If you have a fixed mortgage you will have to pay a fee to get out of it in order to repay a lump sum. 
The repayment amount each month won't reduce, just the term will get shorter. 
Have proper chat with your lender about what options are there. At the minute all the staff are very busy sorting out the repayment holidays. 
We were going to pay some of ours off (ours is quite 'small') but bank said they have so many supports in place to help people it's better to keep cash savings in uncertain times. 
I wouldn't rush to get rid of any of your savings at all. Once it's in the mortgage it's gone.
If you are starting a family do nothing until you have the (first!) baby and then see. Children, loss of job or a house price decline are the unknown variables in your situation.  When you have a baby one of you might want to stay home altogether or you will be paying childcare of 1k a month. 
That money is a great cushion to provide for things you never even thought you might need to spend it on, like god forbid, IVF or some other private treatment, who knows?


----------



## RedOnion (2 Apr 2020)

sadie said:


> If you have a fixed mortgage you will have to pay a fee to get out of it in order to repay a lump sum.


Not complete - you only pay a break fee on the portion you want to repay. This is always less than the interest you would save.



sadie said:


> The repayment amount each month won't reduce, just the term will get shorter.

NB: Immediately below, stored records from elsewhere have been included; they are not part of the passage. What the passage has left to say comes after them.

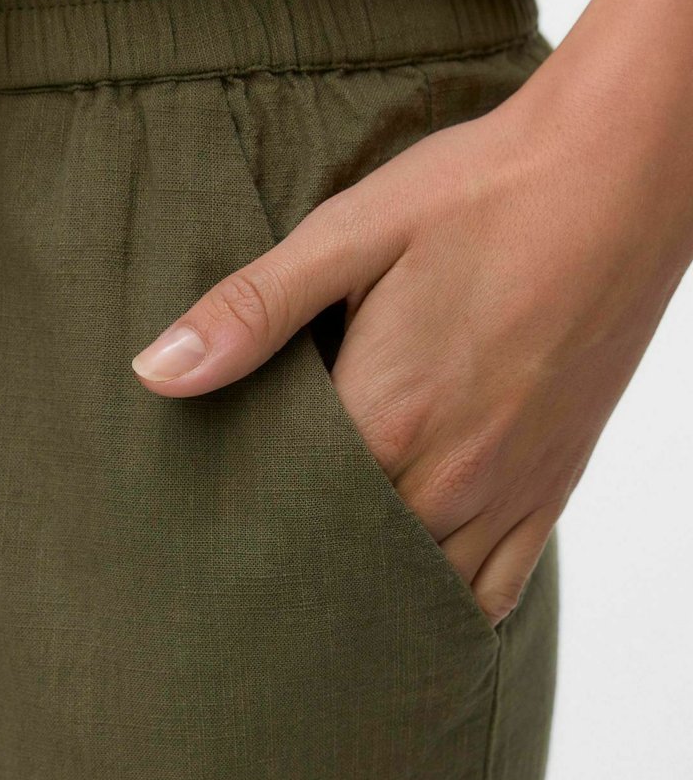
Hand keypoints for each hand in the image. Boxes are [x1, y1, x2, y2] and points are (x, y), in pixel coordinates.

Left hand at [130, 60, 689, 627]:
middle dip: (297, 568)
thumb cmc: (483, 192)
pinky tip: (412, 602)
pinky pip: (497, 590)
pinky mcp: (552, 486)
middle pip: (346, 564)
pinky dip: (450, 606)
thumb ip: (253, 311)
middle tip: (246, 581)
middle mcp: (449, 475)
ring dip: (368, 597)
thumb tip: (155, 371)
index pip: (286, 514)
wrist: (624, 173)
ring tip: (316, 601)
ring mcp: (507, 489)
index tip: (206, 532)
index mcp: (385, 417)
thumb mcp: (351, 232)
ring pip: (419, 591)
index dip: (242, 523)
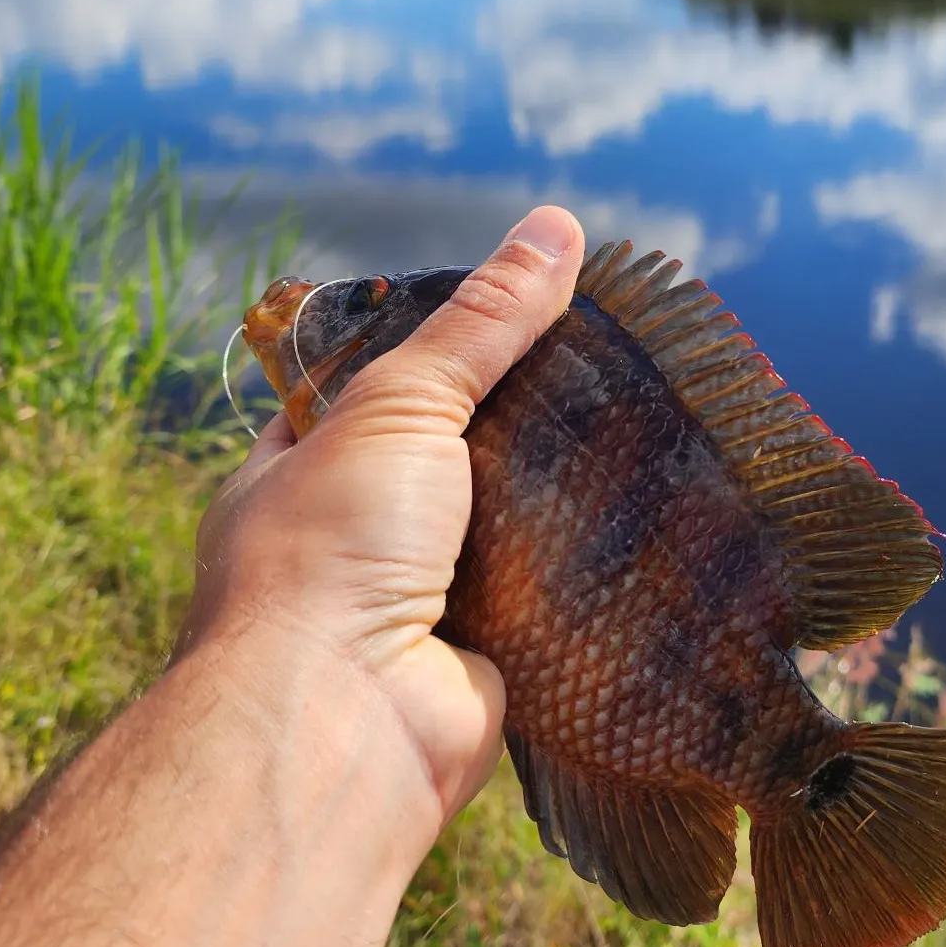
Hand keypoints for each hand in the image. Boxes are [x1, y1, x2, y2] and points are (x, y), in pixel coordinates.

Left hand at [175, 205, 585, 825]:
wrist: (347, 720)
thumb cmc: (337, 546)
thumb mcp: (401, 404)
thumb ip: (479, 325)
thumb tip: (557, 226)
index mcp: (299, 470)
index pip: (373, 389)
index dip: (441, 351)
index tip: (520, 318)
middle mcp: (353, 537)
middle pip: (452, 458)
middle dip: (518, 428)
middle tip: (605, 374)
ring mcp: (418, 600)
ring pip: (503, 528)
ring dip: (558, 498)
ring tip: (642, 432)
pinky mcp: (484, 654)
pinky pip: (542, 596)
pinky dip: (582, 568)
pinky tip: (645, 523)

Which lender? By default, unless you request otherwise, it's the repayment amount that reduces. Changing term requires a change in your contract, so you have to ask for it.


----------



## sadie (2 Apr 2020)

RedOnion said:


> Which lender? By default, unless you request otherwise, it's the repayment amount that reduces. Changing term requires a change in your contract, so you have to ask for it.

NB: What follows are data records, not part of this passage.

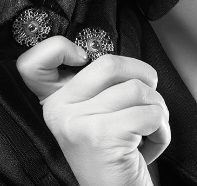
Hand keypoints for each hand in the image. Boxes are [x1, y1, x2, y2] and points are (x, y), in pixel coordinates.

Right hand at [16, 36, 169, 185]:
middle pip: (110, 63)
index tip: (81, 56)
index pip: (35, 62)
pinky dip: (162, 129)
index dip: (57, 47)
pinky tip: (149, 144)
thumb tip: (116, 57)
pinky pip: (150, 114)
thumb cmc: (115, 150)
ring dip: (157, 109)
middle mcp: (58, 110)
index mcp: (54, 99)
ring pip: (138, 88)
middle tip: (144, 101)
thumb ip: (96, 82)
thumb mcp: (96, 112)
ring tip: (146, 130)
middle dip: (145, 78)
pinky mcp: (101, 136)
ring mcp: (77, 123)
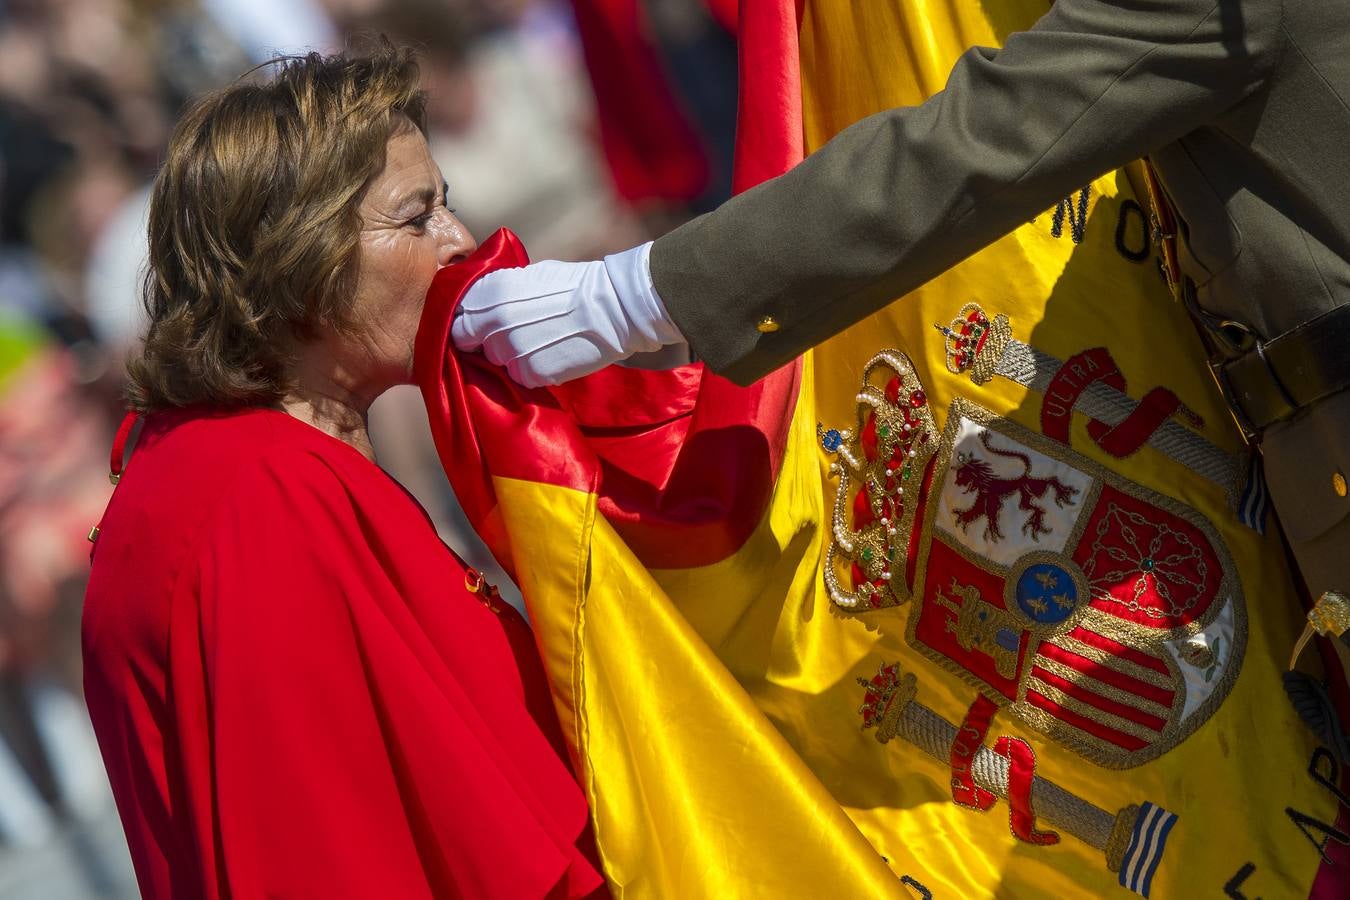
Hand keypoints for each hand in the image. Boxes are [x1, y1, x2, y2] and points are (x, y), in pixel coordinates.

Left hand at [450, 242, 686, 387]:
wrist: (612, 308)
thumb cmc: (574, 285)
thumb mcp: (528, 275)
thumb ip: (498, 293)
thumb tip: (481, 306)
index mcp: (490, 294)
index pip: (456, 321)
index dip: (467, 326)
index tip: (478, 329)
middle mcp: (494, 323)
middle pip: (473, 345)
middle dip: (487, 343)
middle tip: (512, 337)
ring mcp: (511, 351)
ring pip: (497, 362)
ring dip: (510, 357)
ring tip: (537, 343)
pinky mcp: (531, 374)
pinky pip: (520, 377)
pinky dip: (531, 370)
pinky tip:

I stand corrected. I'm sure the person I spoke to said our repayment wouldn't change. Maybe they said 'wouldn't change significantly' or somesuch.
The Karl Jeacle calculator is good for playing about with figures https://www.drcalculator.com/mortgage/


----------



## Newbie88 (2 Apr 2020)

We got a quote on the break cost and its very little really. We repaid a lump sum two years back and it reduced our repayments. Paying another lump sum would further reduce repayments which would free up money for childcare in the future if needed. House price decline wouldn't affect us, we have our forever home. We have savings of 110 and advice on rainy day funds seems to say around 6 months income is loads so we are thinking of a lump sum of around 50 would still leave us with plenty in reserves and significantly save on mortgage interest.


----------



## RedOnion (2 Apr 2020)

Newbie88 said:


> We have savings of 110 and advice on rainy day funds seems to say around 6 months income is loads


In my opinion, in normal times, with you both being high earners 6 months is far more than adequate. Even if one of you lost a job, you'd still be comfortable.

Once you've children, you'd look at planning for the 'worst case' which might look like one of you becoming sick, unable to work, and the other having to give up work to look after them and the children. That's when you need to start looking at appropriate insurance.

Paying off a lump sum looks very sensible in your situation.


----------